Below is a real-world example of the 3D Camera Frame Stack technique to illustrate how it works. Figure 1 shows one quadrant of the surface of a 0.125 inch (3.175 mm) diameter Torlon ball bearing, as viewed through a Nikon MM60 microscope with a 4x objective. Notice that with this objective/sample combination only a small portion of the surface is in focus in the camera view at a given objective z position. A camera frame stack was acquired to span this bearing’s (hemispherical) z range with170 frames recorded at 10 µm intervals.

Figure 1 A Torlon ball bearing surface as viewed through a microscope with a 4x objective. The highlighted arc is the only portion of the view that is in focus.

A graph of the computed focus signal at one of the pixels, as a function of the camera frame stack number, is shown in Figure 2. For this pixel the best focus occurred in camera frame 77. The frames in the stack were obtained at 10 µm intervals, so a z height of 770 µm would be assigned to this pixel. The noise in the focus signal, which is clearly evident before and after the signal peak, is mostly due to the bit noise in the camera’s image data. Edge detection algorithms are sensitive to bit noise.

Figure 2 The focus signal computed over a 7x7 pixel area of the surface, through the 170 frame stack.

Figures 3 and 4 show the result of processing all the pixels in the frame stack to generate a final 3D view of the bearing surface. Figure 4 was created using a presentation style that accentuates the step-detail in the calculated surface, which is really not a true reflection of the actual bearing surface. The surface steps are an artifact produced by the lateral and vertical resolution limitations of this imaging technique.

The vertical resolution limitation is set by the vertical spacing between the camera frames in the stack. If the frame spacing is 10 µm then the z steps in the image data will correspondingly be 10 µm. The minimum practical spacing for the frames is determined by the DOF of the objective employed. A tradeoff must be made: Using an objective with a higher magnification and larger numerical aperture will decrease the DOF of the camera view, allowing a tighter frame spacing to be used, but this is at expensive of reducing the surface area that can be imaged in one camera frame, and increasing the time to record and process the frame data. Note that it is possible to increase the z resolution somewhat by interpolating between the frame data points. In practice, camera data bit noise restricts the accuracy of frame interpolation, and only about a factor of 2 improvement in resolution is typically achieved.

The lateral resolution limitation of this technique (aside from the objective’s inherent lateral resolution limit) is determined by the size of the kernel used in the focus signal calculations. Any high-contrast features on the sample surface tend to be ‘spread out’ in their contribution to the focus signal for many adjacent pixels.

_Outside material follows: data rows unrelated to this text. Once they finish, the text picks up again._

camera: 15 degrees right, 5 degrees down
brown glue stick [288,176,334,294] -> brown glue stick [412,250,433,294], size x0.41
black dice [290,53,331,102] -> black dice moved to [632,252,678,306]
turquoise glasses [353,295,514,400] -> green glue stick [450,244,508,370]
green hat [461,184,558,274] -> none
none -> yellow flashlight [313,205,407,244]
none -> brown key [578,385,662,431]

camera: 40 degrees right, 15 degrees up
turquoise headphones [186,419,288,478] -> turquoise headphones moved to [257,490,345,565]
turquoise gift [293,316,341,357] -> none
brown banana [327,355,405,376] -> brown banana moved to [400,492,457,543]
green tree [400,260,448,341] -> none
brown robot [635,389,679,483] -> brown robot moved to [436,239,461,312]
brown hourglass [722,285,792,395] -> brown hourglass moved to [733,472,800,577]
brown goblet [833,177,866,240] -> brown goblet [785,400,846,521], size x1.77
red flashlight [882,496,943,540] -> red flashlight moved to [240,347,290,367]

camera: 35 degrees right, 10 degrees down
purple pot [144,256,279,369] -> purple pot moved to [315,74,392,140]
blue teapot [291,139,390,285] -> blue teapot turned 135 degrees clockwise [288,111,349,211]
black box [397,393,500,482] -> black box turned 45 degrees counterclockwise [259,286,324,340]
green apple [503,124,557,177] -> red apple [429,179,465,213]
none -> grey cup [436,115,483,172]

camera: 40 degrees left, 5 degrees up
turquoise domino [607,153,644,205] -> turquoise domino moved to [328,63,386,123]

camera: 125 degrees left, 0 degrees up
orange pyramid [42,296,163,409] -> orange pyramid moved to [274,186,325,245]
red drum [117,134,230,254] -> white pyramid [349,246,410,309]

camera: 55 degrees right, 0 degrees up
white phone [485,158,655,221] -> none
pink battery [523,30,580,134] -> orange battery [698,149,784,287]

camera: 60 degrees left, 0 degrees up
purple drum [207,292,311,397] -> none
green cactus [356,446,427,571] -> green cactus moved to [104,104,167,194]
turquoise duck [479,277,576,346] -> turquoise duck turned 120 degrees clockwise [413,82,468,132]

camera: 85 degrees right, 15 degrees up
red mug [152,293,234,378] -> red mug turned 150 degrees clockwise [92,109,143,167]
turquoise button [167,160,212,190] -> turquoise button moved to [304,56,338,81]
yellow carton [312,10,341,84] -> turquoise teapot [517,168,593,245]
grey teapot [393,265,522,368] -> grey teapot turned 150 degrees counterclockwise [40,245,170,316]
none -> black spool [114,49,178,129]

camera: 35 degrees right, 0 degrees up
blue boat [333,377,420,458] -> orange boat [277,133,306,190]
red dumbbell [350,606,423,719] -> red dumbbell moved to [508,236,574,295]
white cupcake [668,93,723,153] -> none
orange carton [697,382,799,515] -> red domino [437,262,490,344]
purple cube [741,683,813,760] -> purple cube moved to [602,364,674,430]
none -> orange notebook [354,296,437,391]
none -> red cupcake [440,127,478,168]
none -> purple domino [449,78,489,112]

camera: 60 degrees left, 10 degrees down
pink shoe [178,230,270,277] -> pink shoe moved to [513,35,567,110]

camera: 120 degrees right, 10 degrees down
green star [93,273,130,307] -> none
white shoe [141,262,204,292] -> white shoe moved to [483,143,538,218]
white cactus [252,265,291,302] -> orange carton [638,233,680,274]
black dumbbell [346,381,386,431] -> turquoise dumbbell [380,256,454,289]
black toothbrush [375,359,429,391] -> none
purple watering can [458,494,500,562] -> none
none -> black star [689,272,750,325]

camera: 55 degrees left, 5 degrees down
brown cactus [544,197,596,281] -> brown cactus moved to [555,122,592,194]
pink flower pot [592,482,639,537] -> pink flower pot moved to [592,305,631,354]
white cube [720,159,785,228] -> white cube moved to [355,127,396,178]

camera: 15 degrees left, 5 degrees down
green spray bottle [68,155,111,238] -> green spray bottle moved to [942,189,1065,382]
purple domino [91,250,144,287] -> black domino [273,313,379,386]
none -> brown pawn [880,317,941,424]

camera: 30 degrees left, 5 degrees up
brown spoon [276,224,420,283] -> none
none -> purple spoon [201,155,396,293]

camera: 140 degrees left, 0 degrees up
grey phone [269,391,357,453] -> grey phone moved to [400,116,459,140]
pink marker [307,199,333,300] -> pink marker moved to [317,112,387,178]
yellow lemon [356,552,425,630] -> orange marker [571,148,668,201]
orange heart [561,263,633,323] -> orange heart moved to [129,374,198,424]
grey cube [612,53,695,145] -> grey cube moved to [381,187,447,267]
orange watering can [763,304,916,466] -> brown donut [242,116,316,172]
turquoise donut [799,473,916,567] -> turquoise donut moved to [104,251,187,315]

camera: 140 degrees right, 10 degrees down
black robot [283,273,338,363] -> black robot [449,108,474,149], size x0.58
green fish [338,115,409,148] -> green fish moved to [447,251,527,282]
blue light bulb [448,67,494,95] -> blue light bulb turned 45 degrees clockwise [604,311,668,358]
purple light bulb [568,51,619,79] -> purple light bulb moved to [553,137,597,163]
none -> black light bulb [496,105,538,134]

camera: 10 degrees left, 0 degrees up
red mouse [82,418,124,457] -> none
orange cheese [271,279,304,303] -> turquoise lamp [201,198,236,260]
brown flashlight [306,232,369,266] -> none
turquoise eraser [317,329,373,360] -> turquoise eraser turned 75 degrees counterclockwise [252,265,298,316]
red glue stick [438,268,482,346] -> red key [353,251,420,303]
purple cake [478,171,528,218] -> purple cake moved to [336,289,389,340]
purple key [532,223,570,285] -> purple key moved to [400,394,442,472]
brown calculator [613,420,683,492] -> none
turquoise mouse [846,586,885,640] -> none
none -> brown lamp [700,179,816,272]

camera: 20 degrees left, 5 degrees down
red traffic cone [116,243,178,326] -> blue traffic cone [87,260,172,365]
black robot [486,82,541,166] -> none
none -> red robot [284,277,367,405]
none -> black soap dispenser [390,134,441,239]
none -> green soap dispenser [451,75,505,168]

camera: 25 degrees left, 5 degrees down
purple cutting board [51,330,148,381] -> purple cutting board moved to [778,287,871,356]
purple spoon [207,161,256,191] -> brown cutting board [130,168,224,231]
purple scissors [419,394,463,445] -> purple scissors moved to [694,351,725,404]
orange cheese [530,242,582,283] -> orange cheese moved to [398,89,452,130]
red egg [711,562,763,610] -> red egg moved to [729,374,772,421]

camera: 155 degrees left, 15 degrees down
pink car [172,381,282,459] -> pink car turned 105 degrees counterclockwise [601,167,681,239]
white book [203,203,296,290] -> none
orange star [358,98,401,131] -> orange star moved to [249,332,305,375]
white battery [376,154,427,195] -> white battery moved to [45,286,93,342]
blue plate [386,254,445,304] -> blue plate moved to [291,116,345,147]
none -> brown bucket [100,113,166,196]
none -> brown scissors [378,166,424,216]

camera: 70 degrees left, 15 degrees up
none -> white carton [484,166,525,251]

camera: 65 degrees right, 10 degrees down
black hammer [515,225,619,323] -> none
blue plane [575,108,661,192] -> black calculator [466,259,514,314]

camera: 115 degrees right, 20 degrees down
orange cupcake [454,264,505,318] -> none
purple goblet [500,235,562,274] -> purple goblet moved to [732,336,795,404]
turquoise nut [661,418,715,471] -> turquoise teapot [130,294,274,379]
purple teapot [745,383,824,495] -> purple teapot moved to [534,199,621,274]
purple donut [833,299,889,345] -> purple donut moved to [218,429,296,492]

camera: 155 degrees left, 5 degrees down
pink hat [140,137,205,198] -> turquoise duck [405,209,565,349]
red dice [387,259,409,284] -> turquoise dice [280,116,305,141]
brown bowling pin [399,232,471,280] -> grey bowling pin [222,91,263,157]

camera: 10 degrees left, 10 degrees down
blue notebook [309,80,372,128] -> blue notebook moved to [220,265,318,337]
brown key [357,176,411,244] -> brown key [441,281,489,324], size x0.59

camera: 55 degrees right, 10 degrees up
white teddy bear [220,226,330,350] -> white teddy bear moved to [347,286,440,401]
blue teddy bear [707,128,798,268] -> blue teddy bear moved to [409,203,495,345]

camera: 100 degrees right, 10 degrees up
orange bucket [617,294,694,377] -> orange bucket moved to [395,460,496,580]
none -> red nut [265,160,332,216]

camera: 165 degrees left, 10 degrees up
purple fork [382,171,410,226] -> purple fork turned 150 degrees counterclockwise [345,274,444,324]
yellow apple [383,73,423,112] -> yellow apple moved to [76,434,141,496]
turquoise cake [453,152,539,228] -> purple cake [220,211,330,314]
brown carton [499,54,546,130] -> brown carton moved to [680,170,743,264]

Again, there is a tradeoff to be made: a larger kernel will produce a better signal-to-noise ratio, but this is at the expense of reducing the lateral resolution of the final 3D image.

Figure 3 Top view of the computed 3D surface of the bearing.

Figure 4 Light-shaded view of the same data presented in Figure 3.


To successfully apply the Camera Frame Stack 3D technique there are other factors which need to be considered, including 1) Brightfield illumination vs. darkfield Illumination, 2) Illumination source uniformity, and 3) Specular vs. diffuse surface reflectivity. Also, it is essential to have a good image stitching algorithm to complement the Frame Stack processing algorithm, because one of the strengths of this technique is that it can be extended over a very large surface area by creating several overlapping sub-images of a large object (larger than the FOV of the objective) , and then stitching them together to create a final large scale image. In general, any resolution limitations present in the sub images scale-down in importance as the size of the composite image is increased. An example of image stitching is given below in Figure 5

Figure 5 This is a composite view of a brass ball surface created from 64 overlapping sub-images. The closest part of the sphere is dented.